Medium fidelity: basic HTML/CSS, a React app with placeholder data, wireframes in Figma. Tests layout, interaction patterns, and basic usability. Takes hours.

High fidelity: a working application with real data, styled to near-final quality. Tests the complete experience. Takes a day or two with AI assistance.

The right fidelity depends on what you are testing. Testing a navigation structure? Paper is fine. Testing whether an interaction feels intuitive? You need something clickable. Testing whether people will actually use your product? You need the real thing.

The AI-First Prototype

Here is the Zero Vector approach to prototyping: skip the mockup, build the thing.

Start with your plan from the Ideation lesson. Open Claude Code. "Build a simple recipe collection app with a form to add recipes (title, URL, notes) and a list view showing all saved recipes. Use local storage for persistence. Keep it minimal — no categories, no search, just add and view."

In 20 minutes, you have a working prototype. It is ugly. It has no edge case handling. It probably has a bug or two. But it works — you can actually add recipes and see them. You can show it to someone and get real feedback.

Compare this to spending two days in Figma creating beautiful screens that someone clicks through while imagining how it would feel to use. The working prototype tells you more in 20 minutes than the mockup tells you in two days.

What to Test

A prototype should test one thing. Not everything — one thing. If you test too many things at once, you will not know which part succeeded or failed.

Test the core interaction: Can the user accomplish the primary job? "Can they save a recipe in under 10 seconds?" If the answer is no, nothing else matters.

Test the value proposition: Does the user want this? "After using this for five minutes, would you use it again?" If the answer is no, the features do not matter.

Test the mental model: Does the user understand how it works? "Where would you go to find a recipe you saved yesterday?" If they guess wrong, the information architecture needs work.

Pick one. Build the minimum needed to test it. Test it. Then iterate or pivot based on what you learn.

Throwaway vs. Incremental

Some prototypes are meant to be thrown away. They exist to answer a question, and once answered, the code is discarded. This is fine. Not all code deserves to survive.

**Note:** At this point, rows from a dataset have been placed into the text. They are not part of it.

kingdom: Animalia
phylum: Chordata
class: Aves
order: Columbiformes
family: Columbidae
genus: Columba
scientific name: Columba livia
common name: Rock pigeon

Other prototypes are meant to evolve into the product. You build the foundation right, test the concept, and then iterate toward a production-quality version. This is the more common approach with AI-assisted development because the initial code quality is often good enough to build on.

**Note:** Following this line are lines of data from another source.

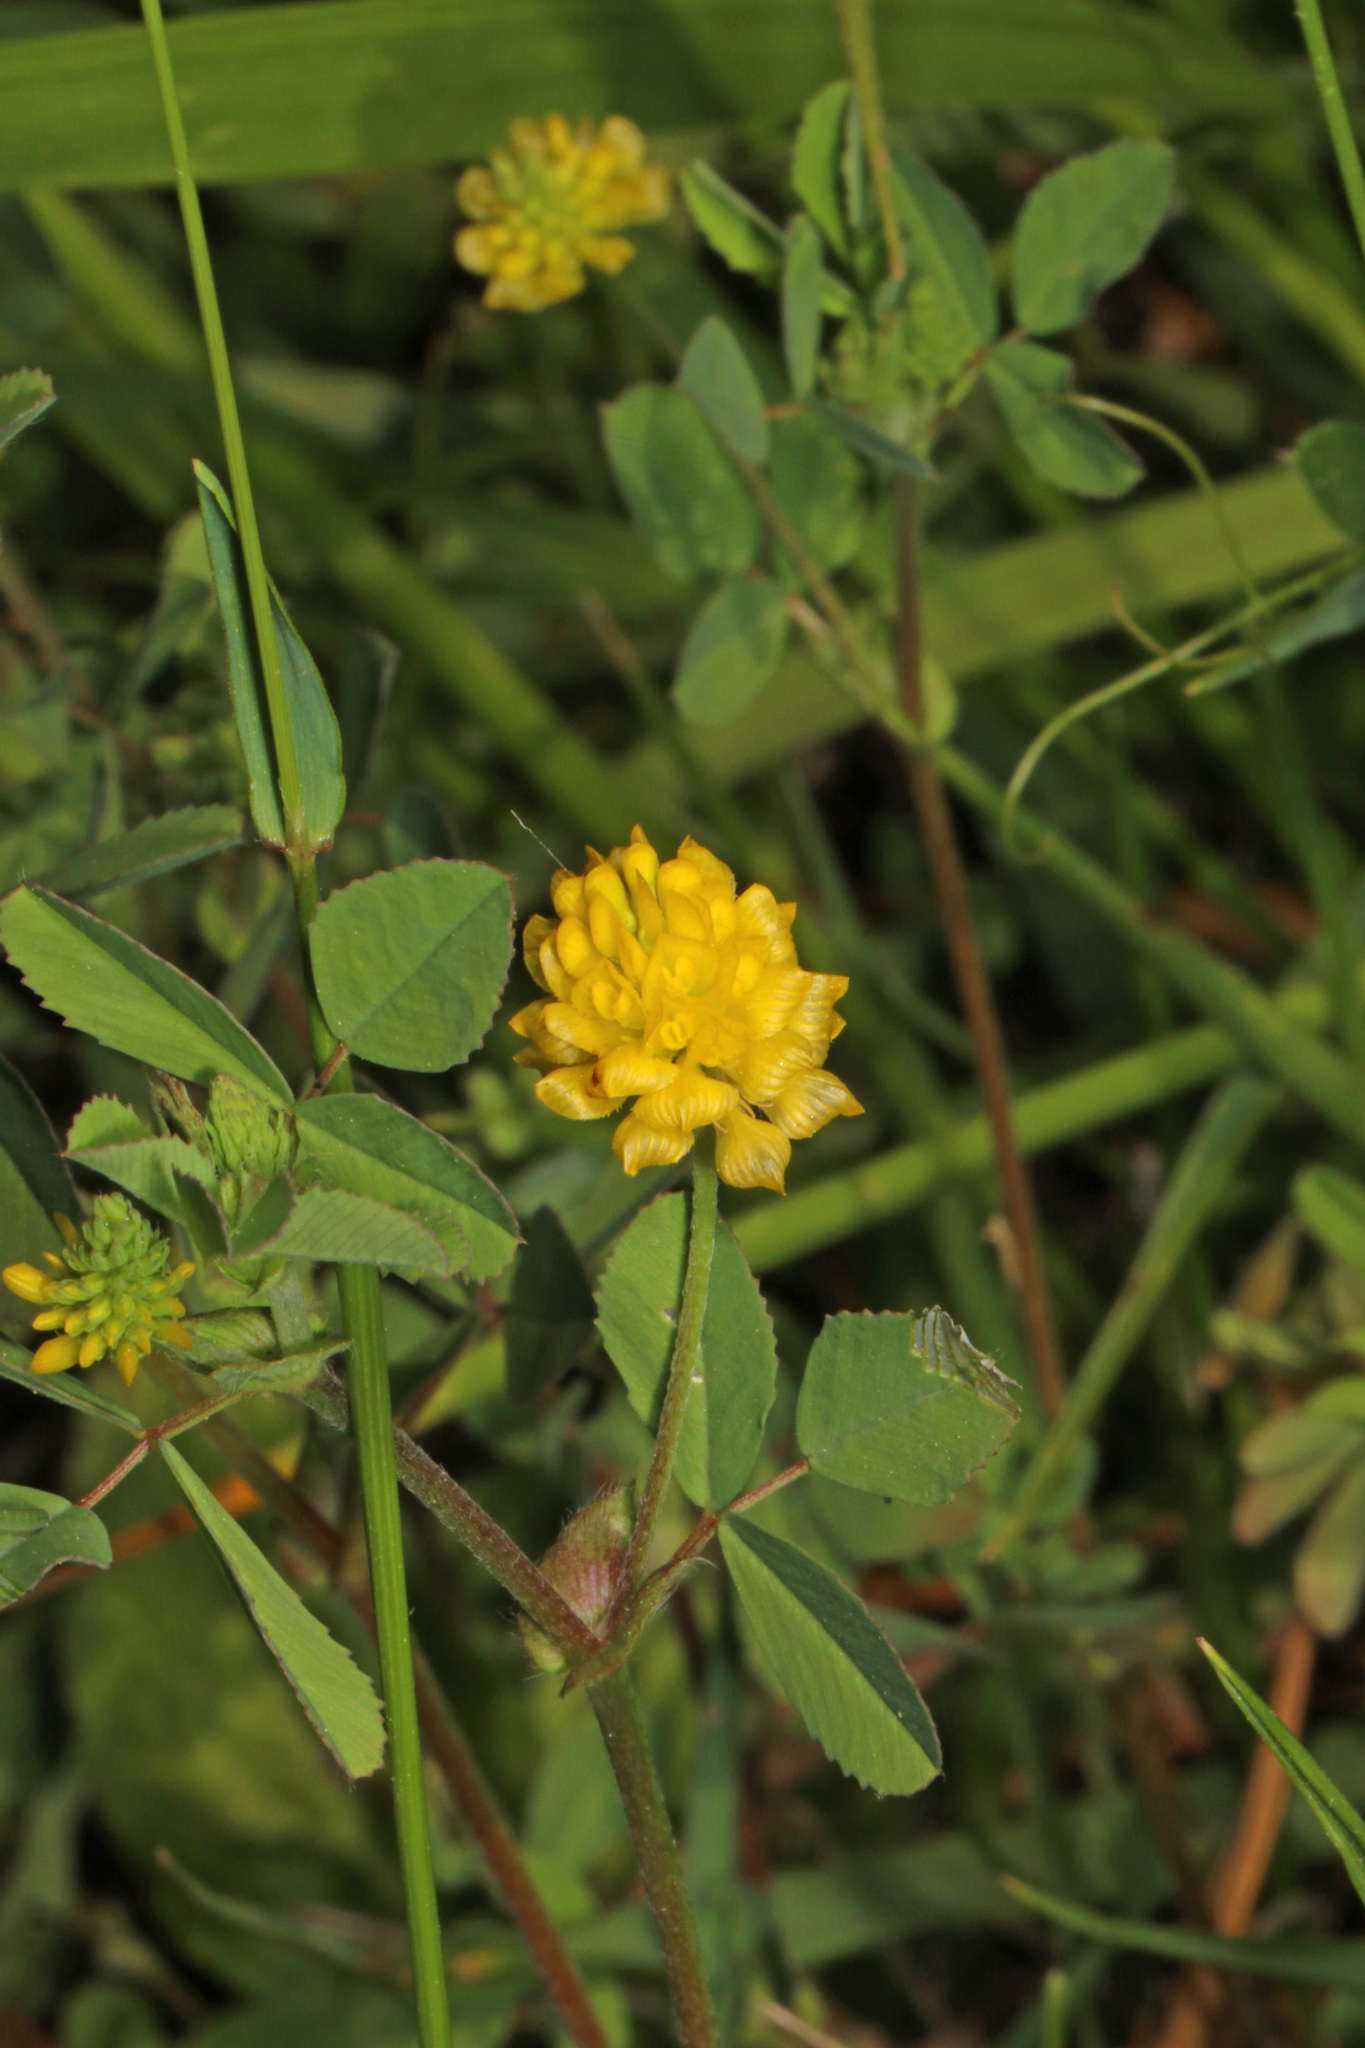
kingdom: Plantae
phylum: Tracheophyta
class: Magnoliopsida
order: Fabales
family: Fabaceae
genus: Trifolium
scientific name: Trifolium campestre
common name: Field clover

The decision: if you are testing a wild idea that might not work, make it throwaway. If you are testing the obvious solution and just need to validate the details, make it incremental. Do not try to build production-quality code for an idea you have not validated yet.

The One-Day Prototype

Challenge yourself to build and test a prototype in a single day. Morning: plan what you are testing and what "success" looks like. Late morning: build the prototype with Claude Code. Afternoon: show it to three people and watch them use it. End of day: write down what you learned.

This is not rushing. This is being disciplined about scope. You are not building the product. You are building the minimum needed to test the riskiest assumption. If your riskiest assumption is "people want to organize recipes by mood," build a prototype that has mood-based organization and nothing else.

One day of prototyping and testing teaches you more than two weeks of planning.

Exercise

Build a Prototype

Take the winning idea from the Ideation lesson. Identify the one thing you want to test — the riskiest assumption. Build the minimum prototype that tests it. If you have Claude Code, spend 30 minutes building a working version. If not, sketch six screens on paper showing the key flow. Then show it to one person and ask: "Does this make sense? Would you use this? What is missing?" Write down their answers. You just completed one cycle of prototype-and-test.